According to the Court’s own rules, the justices are especially likely to hear cases where “a United States court of appeals has entered a decision in conflict with the decision of another United States court of appeals on the same important matter.” Maintaining the uniformity of federal law is one of the primary functions of the Supreme Court.
As a general rule, it is dangerous to overread the significance of the Court’s decision not to hear a particular case. Such denials of review are not decisions on the merits, and can sometimes reflect a quirky problem with an individual case — not that the justices are uninterested in resolving the issue presented by that case.
But the Court’s non-decision in Evans follows last week’s surprising oral argument in Masterpiece Cakeshop v. Colorado Civil Rights Commission, where Justice Anthony Kennedy — the author of the Supreme Court’s landmark marriage equality decision — appeared unwilling to let the law treat homophobia as an evil akin to racism, sexism, or other forms of invidious discrimination.
Taken together, the two events suggest that Kennedy, who believes that all people have a fundamental right to marry, is not particularly interested in abolishing discrimination on the basis of sexual orientation writ large. Without Kennedy, moreover, the project of equality for the LGBTQ community is dead in the water at the Supreme Court.
A year-and-a-half ago, Kennedy’s marriage equality opinion in Obergefell v. Hodges seemed to suggest that gay rights litigators still had many significant victories ahead of them. Obergefell described sexual orientation as an “immutable nature.” And it highlighted the long history of harsh discrimination against people with same-sex attractions both by the government and private actors.
This language in the Obergefell opinion seemed significant because past Supreme Court decisions established that when a group has historically faced discrimination that bears “no relation to ability to perform or contribute to society,” and especially when they face such discrimination because of an “immutable” trait that they cannot control, any law which discriminates against that group must be treated with a great deal of constitutional skepticism.
A major purpose of the Fourteenth Amendment is to eradicate institutionalized racism and government discrimination that is similar in character to racism, and Kennedy’s Obergefell opinion strongly signaled that discrimination on the basis of sexual orientation meets this test.
Perhaps emboldened by these signals in Obergefell, the United States Court of Appeals for the Seventh Circuit held last April that the existing ban on sex discrimination by employers prohibits discrimination on the basis of sexual orientation. In an 8-3 decision joined by several Republican-appointed judges, the Seventh Circuit explained in Hively v. Ivy Tech Community College that discrimination against a lesbian employee is itself a form of sex discrimination.
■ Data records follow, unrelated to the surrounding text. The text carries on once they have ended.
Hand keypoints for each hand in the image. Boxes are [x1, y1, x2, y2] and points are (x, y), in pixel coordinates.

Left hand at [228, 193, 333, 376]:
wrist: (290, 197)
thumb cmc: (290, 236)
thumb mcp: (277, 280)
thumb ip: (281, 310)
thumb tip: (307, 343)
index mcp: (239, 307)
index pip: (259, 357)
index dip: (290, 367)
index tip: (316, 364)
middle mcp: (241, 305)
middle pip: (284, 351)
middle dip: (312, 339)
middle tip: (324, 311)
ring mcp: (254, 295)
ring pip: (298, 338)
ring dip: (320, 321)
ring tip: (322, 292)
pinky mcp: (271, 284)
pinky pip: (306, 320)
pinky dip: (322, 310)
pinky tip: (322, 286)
Being a woman attracted to women “represents the ultimate case of failure to conform to the female stereotype.”
On the day Hively was handed down, there was good reason to believe that the Supreme Court would follow the Seventh Circuit’s lead. Kennedy’s opinion in Obergefell suggested that he believes that discrimination on the basis of sexual orientation is both morally and legally similar to sexism. And eliminating private discrimination against gay, lesbian, and bisexual employees was the next logical step for LGBTQ rights litigators after their victory for marriage equality.
Now, however, that project is stalled. The Supreme Court’s decision not to take the Evans case leaves Hively in place, but it also leaves in place decisions in several other federal judicial circuits holding that it is perfectly legal to fire someone because they are gay. Kennedy’s questions in the Masterpiece Cakeshop case, moreover, suggest that he may even be willing to roll back existing protections for such workers.
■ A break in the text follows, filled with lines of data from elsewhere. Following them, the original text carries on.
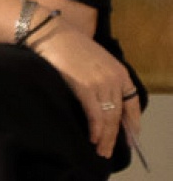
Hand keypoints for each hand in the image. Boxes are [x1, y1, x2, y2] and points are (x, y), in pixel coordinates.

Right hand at [32, 22, 143, 158]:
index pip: (133, 104)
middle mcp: (115, 79)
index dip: (132, 123)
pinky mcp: (86, 88)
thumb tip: (105, 102)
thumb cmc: (68, 46)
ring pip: (109, 119)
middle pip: (120, 115)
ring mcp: (101, 83)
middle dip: (115, 136)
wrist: (49, 33)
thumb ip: (105, 78)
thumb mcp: (96, 60)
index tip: (130, 136)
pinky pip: (95, 116)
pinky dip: (96, 130)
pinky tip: (93, 138)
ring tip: (100, 149)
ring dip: (105, 138)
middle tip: (108, 150)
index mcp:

At last Tuesday’s oral argument, Kennedy was outraged by a Colorado state commissioner who said — accurately — that “freedom of religion and religion has been used to justify all kinds of discrimination throughout history.” He also accused the state of not being “tolerant” or “respectful” of the religious beliefs of a baker who refused to serve a same-sex couple in violation of Colorado’s anti-discrimination law.
Kennedy, in other words, appeared to think that laws banning discrimination on the basis of sexual orientation must bend to the will of people who claim a religious justification for their prejudices — or, at least, that state officials who wish to enforce these laws must walk on eggshells to avoid offending people on the religious right.
Rather than extending civil rights protections to gay, lesbian, and bisexual workers throughout the country, Kennedy now appears more likely to roll back existing protections in states that already ban discrimination on the basis of sexual orientation. The momentum towards equality is currently paused, but it may soon move in reverse.